> What needs to be done
Leave out the pictures and repeat the entries below verbatim.

BEGIN Stored data

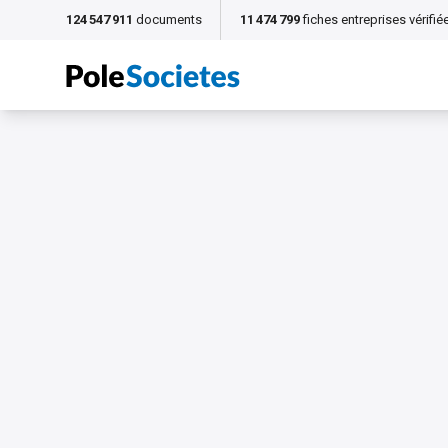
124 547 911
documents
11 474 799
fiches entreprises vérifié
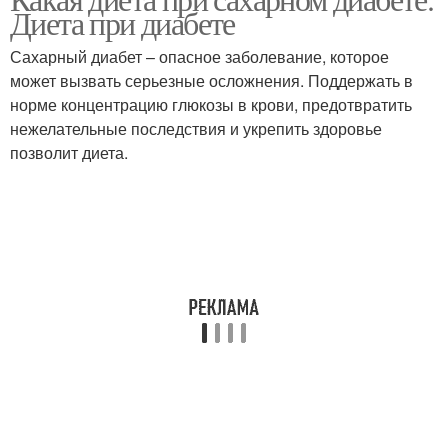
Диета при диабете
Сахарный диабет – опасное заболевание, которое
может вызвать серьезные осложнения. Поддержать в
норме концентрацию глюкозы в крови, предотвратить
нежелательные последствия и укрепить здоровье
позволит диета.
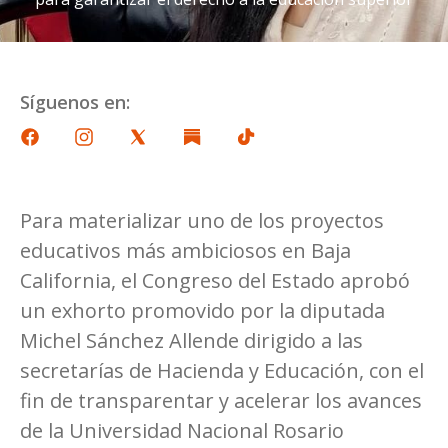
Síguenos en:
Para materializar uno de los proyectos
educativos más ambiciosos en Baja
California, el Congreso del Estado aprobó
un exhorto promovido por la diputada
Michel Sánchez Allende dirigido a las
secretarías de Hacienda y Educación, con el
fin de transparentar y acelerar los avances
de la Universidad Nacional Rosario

END Stored data

> Solution to this task
124 547 911
documents
11 474 799
fiches entreprises vérifié
Диета при диабете
Сахарный диабет – опасное заболевание, которое
может вызвать серьезные осложнения. Поддержать в
норме концентрацию глюкозы в крови, предотвратить
нежелательные последствия и укрепить здоровье
позволит диета.
Síguenos en:
Para materializar uno de los proyectos
educativos más ambiciosos en Baja
California, el Congreso del Estado aprobó
un exhorto promovido por la diputada
Michel Sánchez Allende dirigido a las
secretarías de Hacienda y Educación, con el
fin de transparentar y acelerar los avances
de la Universidad Nacional Rosario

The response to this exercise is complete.